Problem requirements: For each statement, answer yes or no according to the CTX_DOC reference excerpt below, and quote the excerpt's words that decide it: (a) the result table named in restab must already exist when CTX_DOC.FILTER is called; (b) if query_id is not specified, rows in restab are cleared automatically before new rows are generated; (c) CTX_DOC.GIST can produce only sentence-level summaries.

Text excerpt:
============
Oracle8i interMedia Text Reference Release 8.1.5 A67843-01 |
|
This chapter describes the CTX_DOC PL/SQL package for requesting document services. The CTX_DOC package includes the following procedures and functions:
Use the CTX_DOC.FILTER procedure to generate either a plain text or HTML version of a document, which is stored in a result table. This procedure is generally called after a query, from which you identify the document to be filtered.
CTX_DOC.FILTER( index_name IN VARCHAR2, textkey IN VARCHAR2, restab IN VARCHAR2, query_id IN VARCHAR2 DEFAULT 0, plaintext IN BOOLEAN DEFAULT FALSE);
Specify the name of the index associated with the text column containing the document identified by textkey.
Specify the unique identifier (usually the primary key) for the document.
The textkey parameter can be a single column textkey or an encoded specification for a composite (multiple column) textkey.
Specify the name of the result table where the filtered document is stored.
See Also:
For more information about the structure of the filter result table, see "Filter Table" in Appendix B. |
Specify an identifier to use to identify the row inserted into restab.
Specify TRUE to generate a plaintext version of the document. Specify FALSE to generate an HTML version of the document if you are using the INSO filter or indexing HTML documents.
Create the filter result table to store the filtered document as follows:
create table filtertab (query_id number, document clob);
To obtain a plaintext version of document with textkey 20, issue the following statement:
begin ctx_doc.filter('newsindex', 20, 'filtertab', 0, TRUE); end;
Before CTX_DOC.FILTER is called, the result table specified in restab must exist.
When textkey is a composite textkey, you must encode the composite textkey string using CTX_DOC.PKENCODE.
When query_id is specified, all rows with the same query_id are deleted from restab before new rows are generated with query_id.
When query_id is not specified or set to NULL, it defaults to 0. You must manually truncate the table specified in restab.
Use the CTX_DOC.GIST procedure to generate a Gist and theme summaries for a document. You can generate paragraph-level or sentence-level Gists/theme summaries.
============
Data extract:
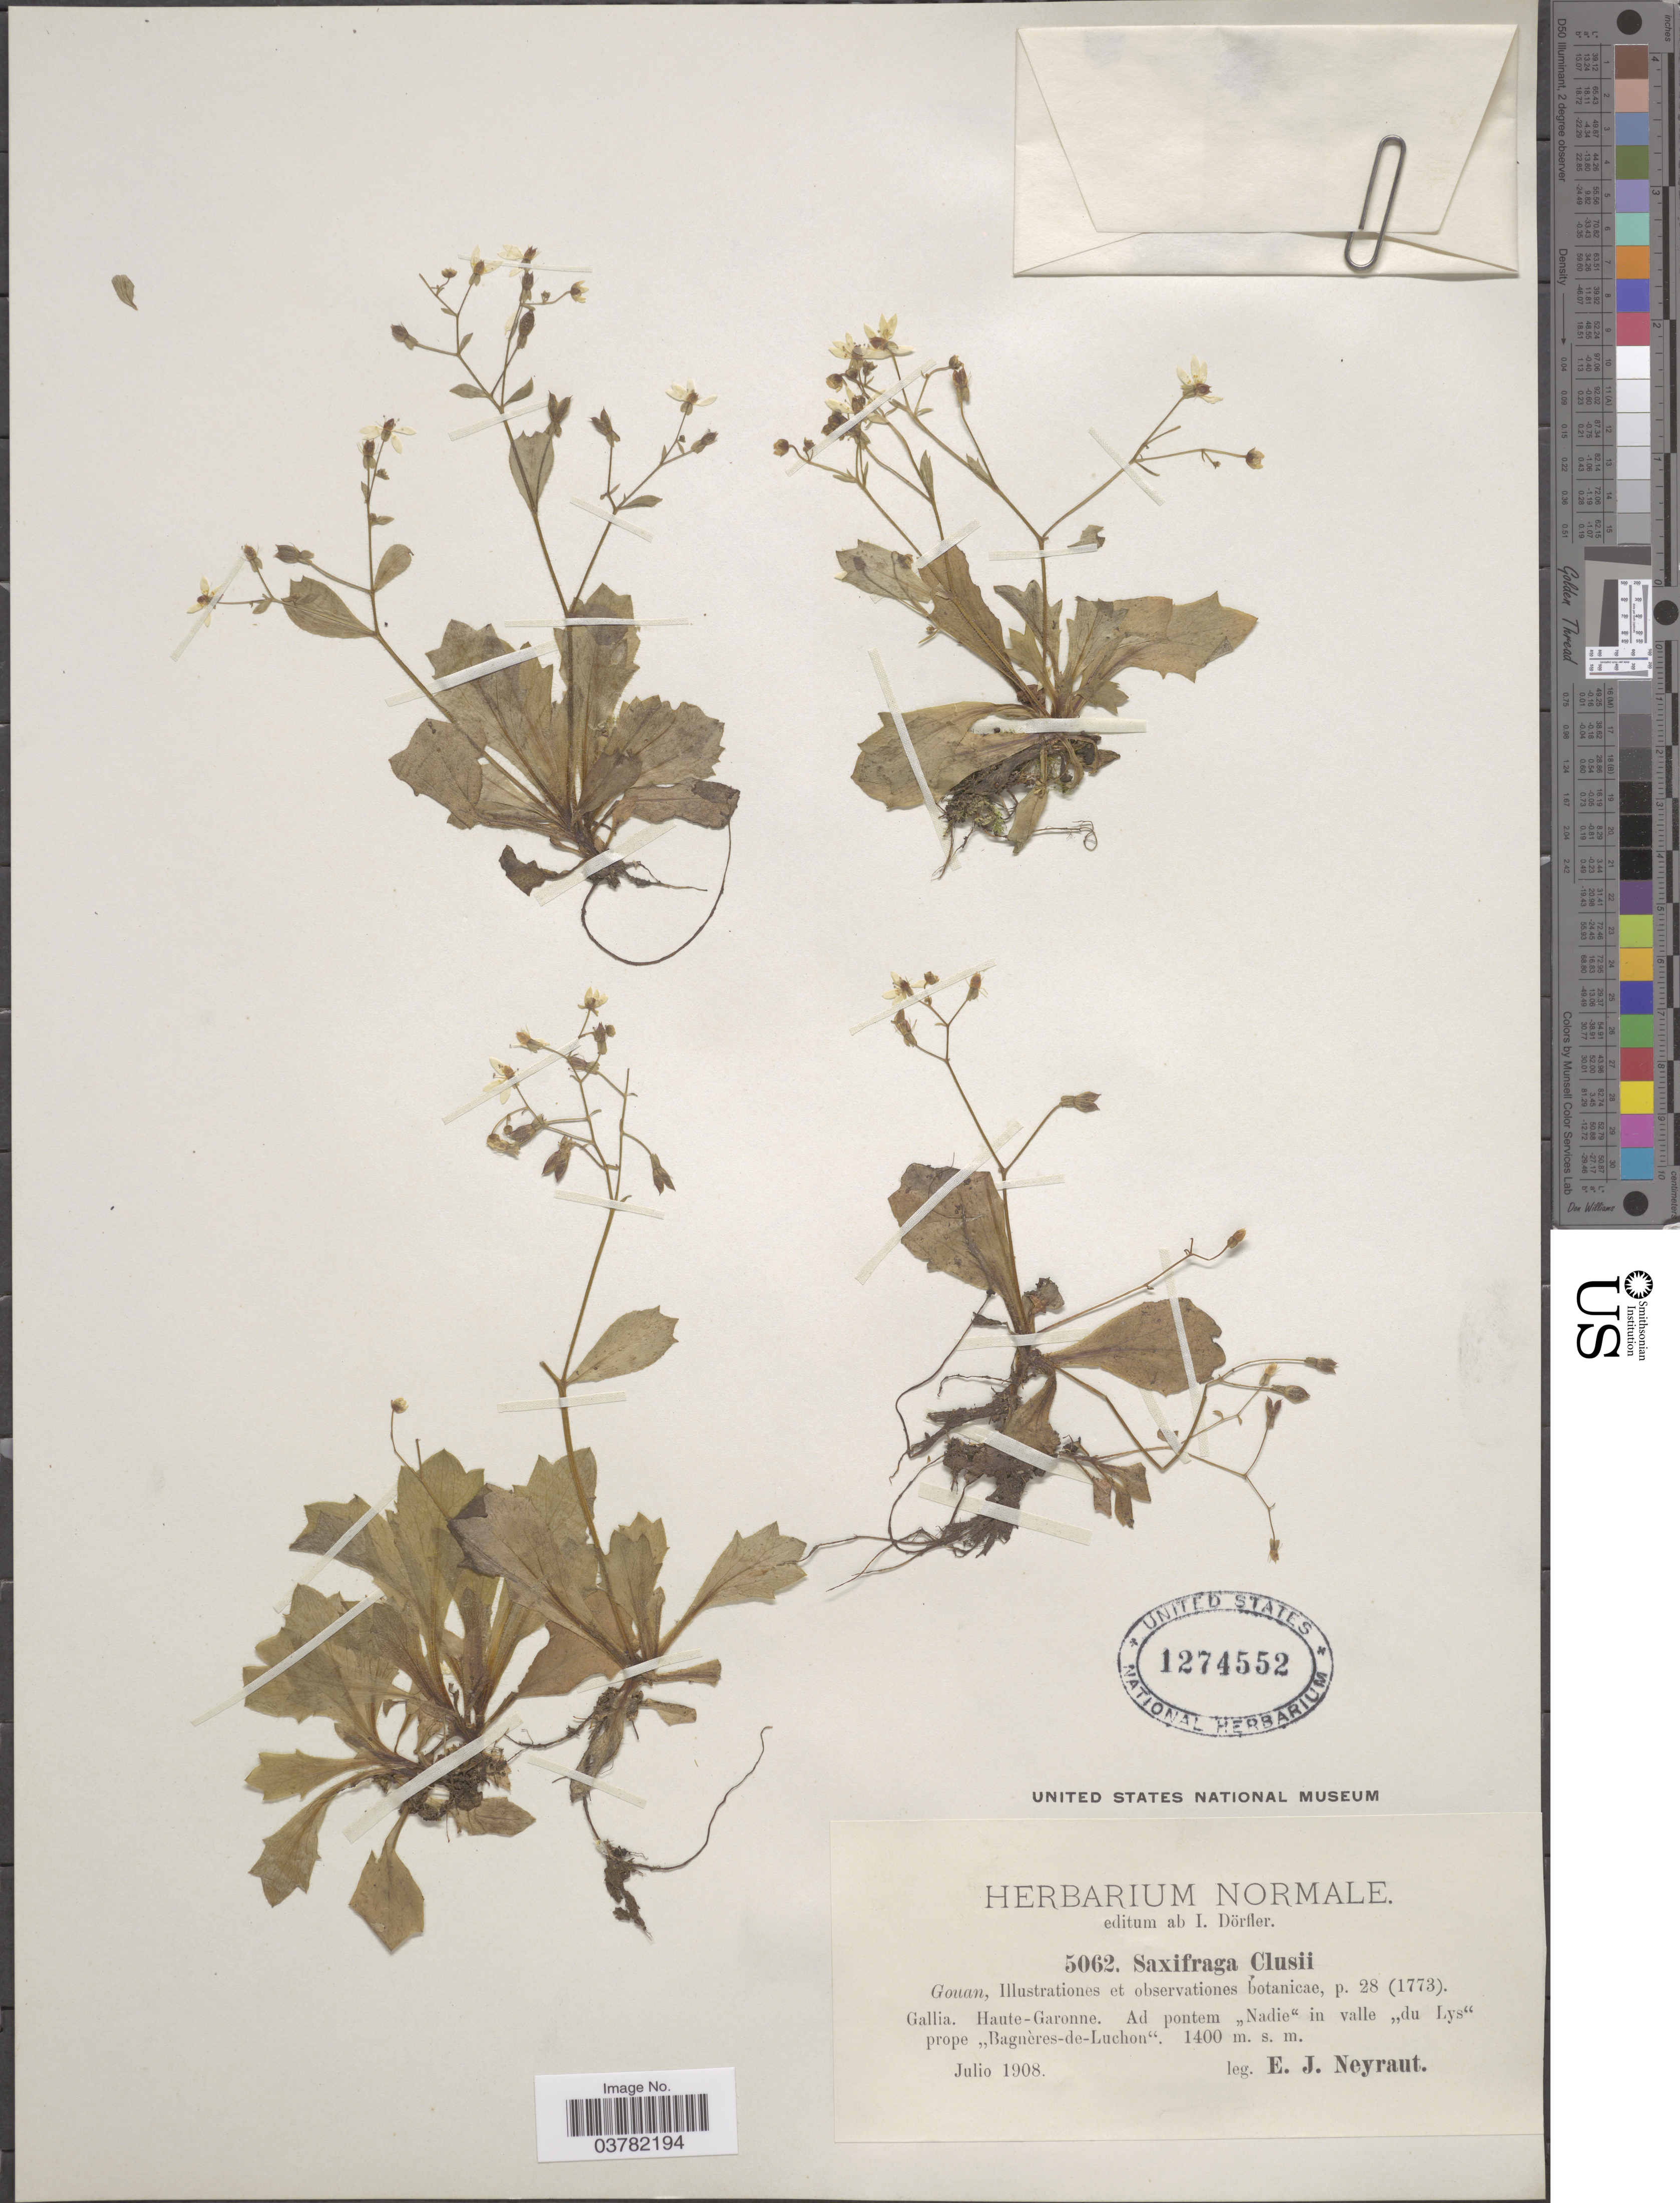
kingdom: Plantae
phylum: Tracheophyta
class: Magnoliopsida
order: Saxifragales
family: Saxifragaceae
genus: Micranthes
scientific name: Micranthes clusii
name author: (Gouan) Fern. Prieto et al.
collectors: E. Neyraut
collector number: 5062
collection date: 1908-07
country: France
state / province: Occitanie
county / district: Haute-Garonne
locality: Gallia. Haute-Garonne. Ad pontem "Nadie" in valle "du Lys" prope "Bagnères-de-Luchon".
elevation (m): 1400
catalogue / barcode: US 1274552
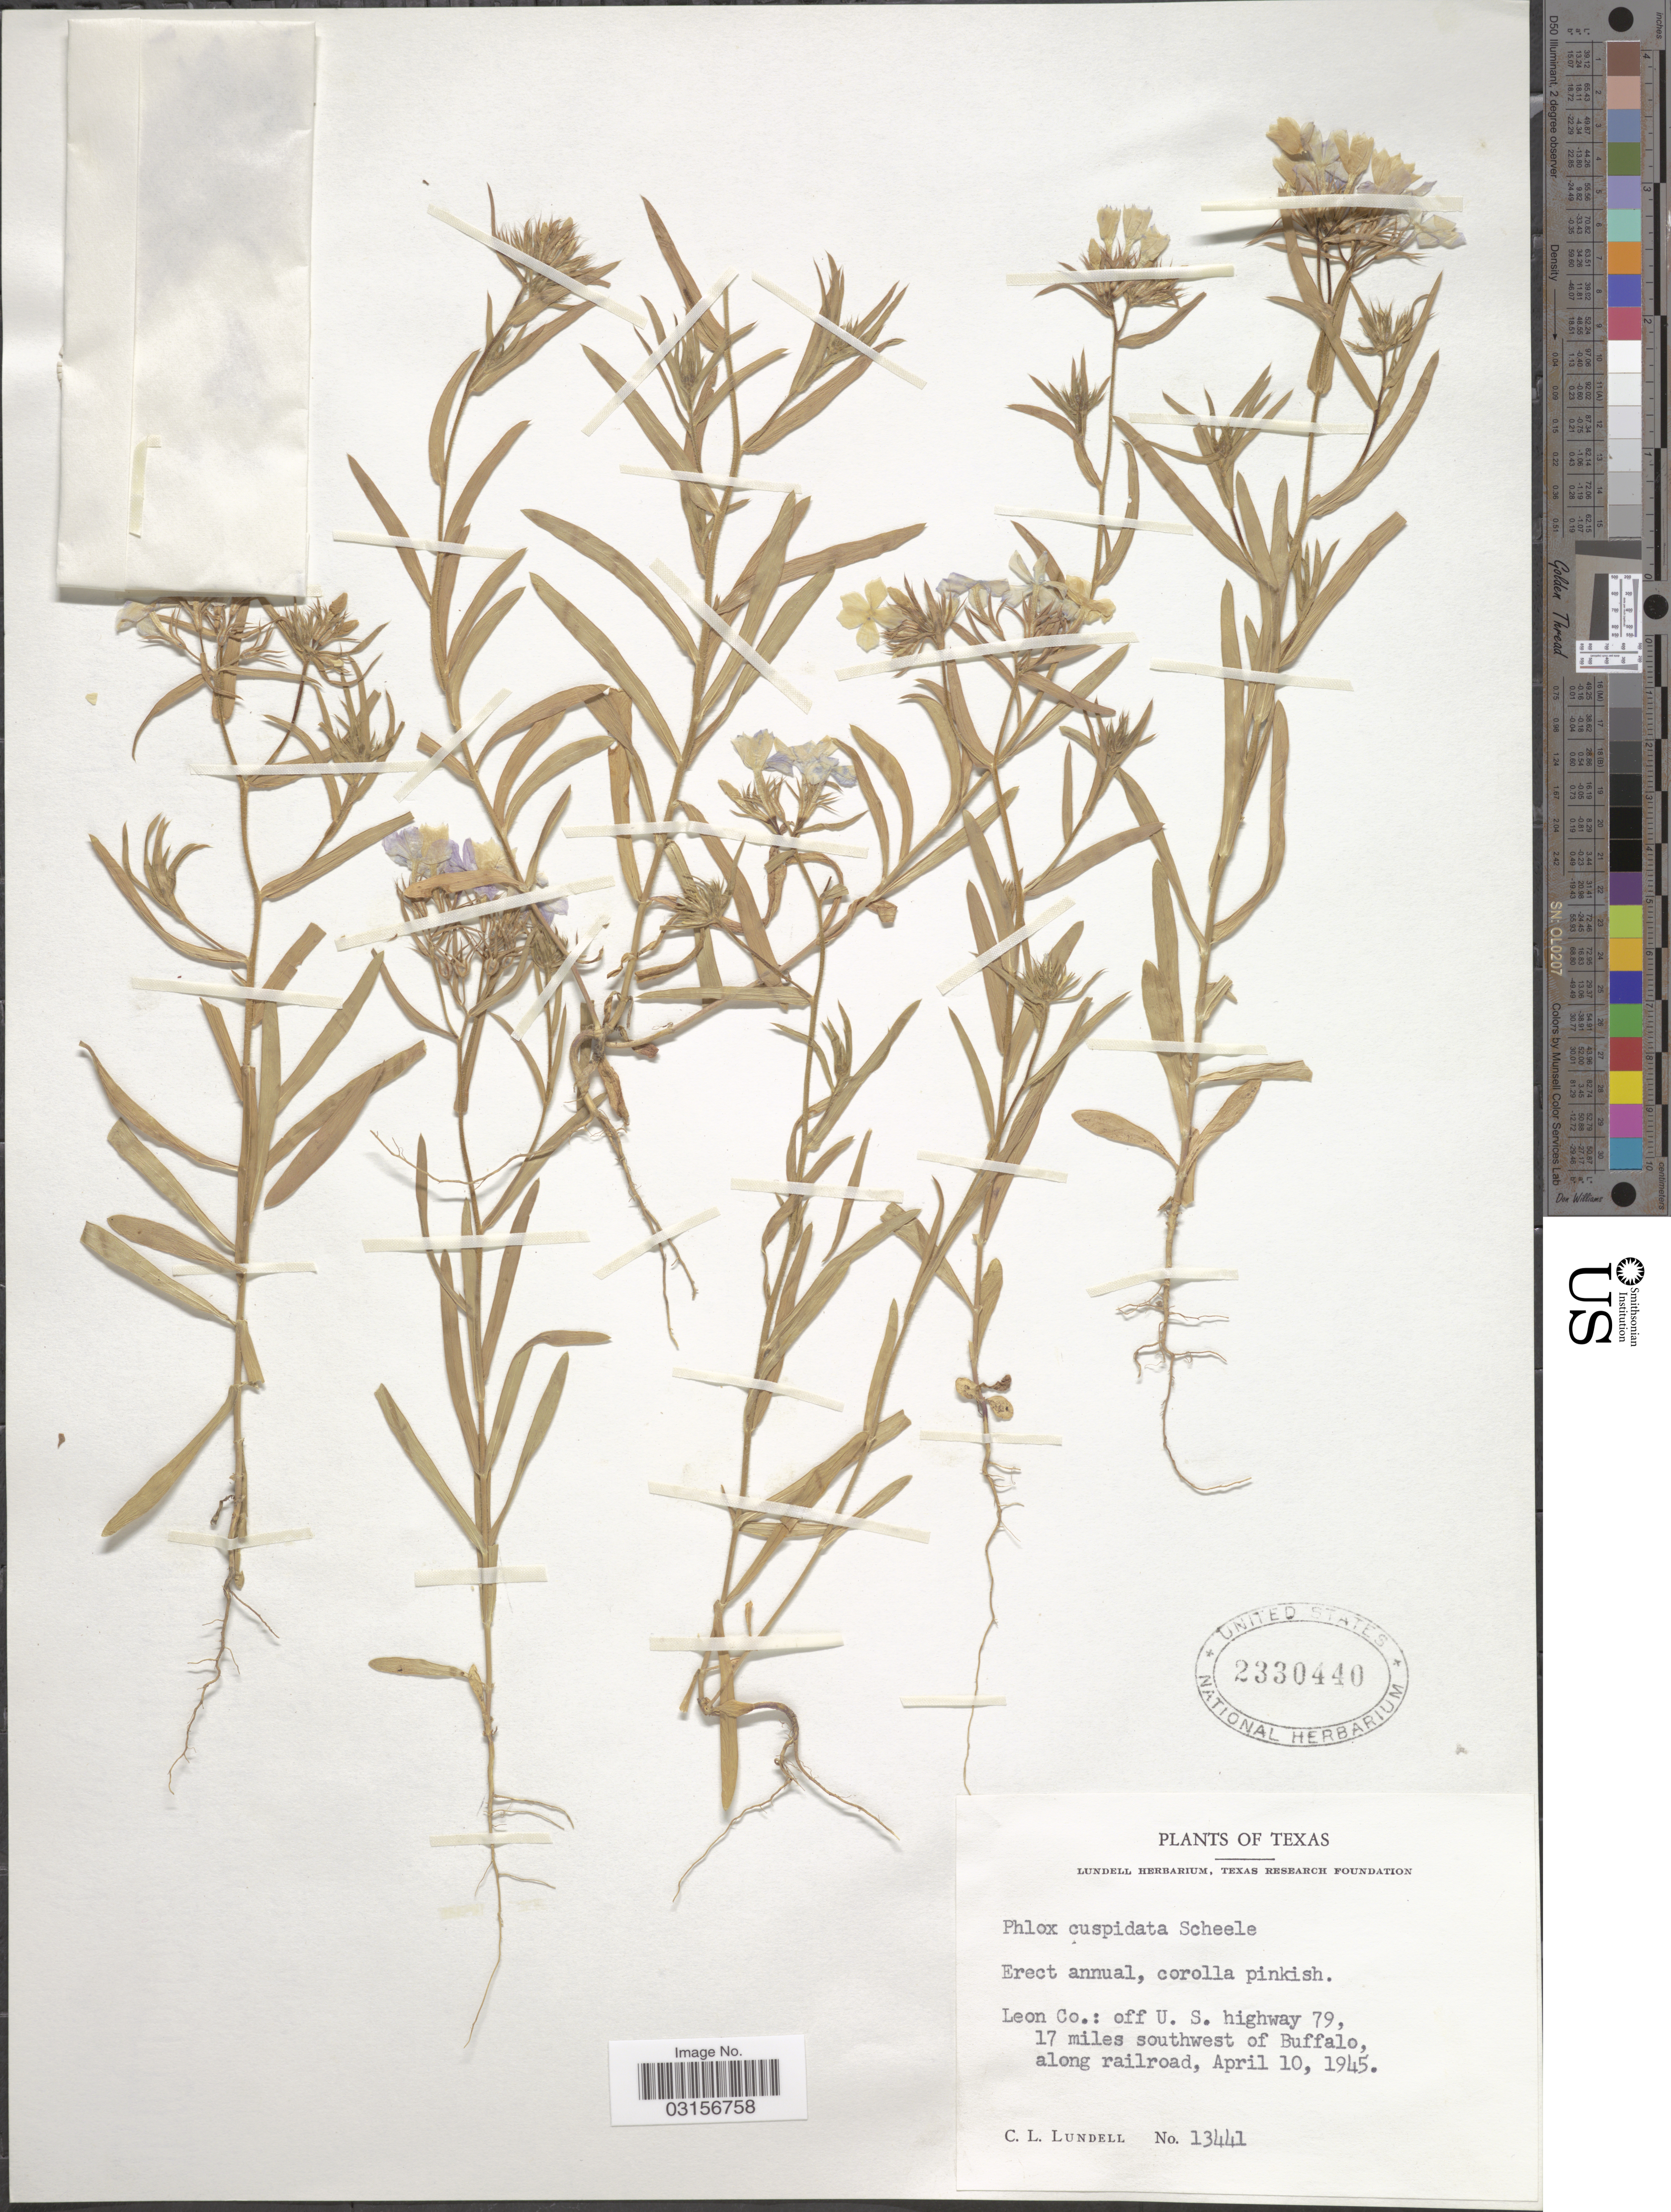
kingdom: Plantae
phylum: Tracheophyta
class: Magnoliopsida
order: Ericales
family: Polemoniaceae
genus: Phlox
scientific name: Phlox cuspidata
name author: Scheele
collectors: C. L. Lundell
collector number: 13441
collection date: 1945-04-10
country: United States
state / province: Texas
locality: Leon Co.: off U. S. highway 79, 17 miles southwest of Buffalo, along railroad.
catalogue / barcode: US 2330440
============
Answer to this problem:
(a) Yes: "Before CTX_DOC.FILTER is called, the result table specified in restab must exist."
(b) No: "When query_id is not specified or set to NULL, it defaults to 0. You must manually truncate the table specified in restab."
(c) No: "You can generate paragraph-level or sentence-level Gists/theme summaries."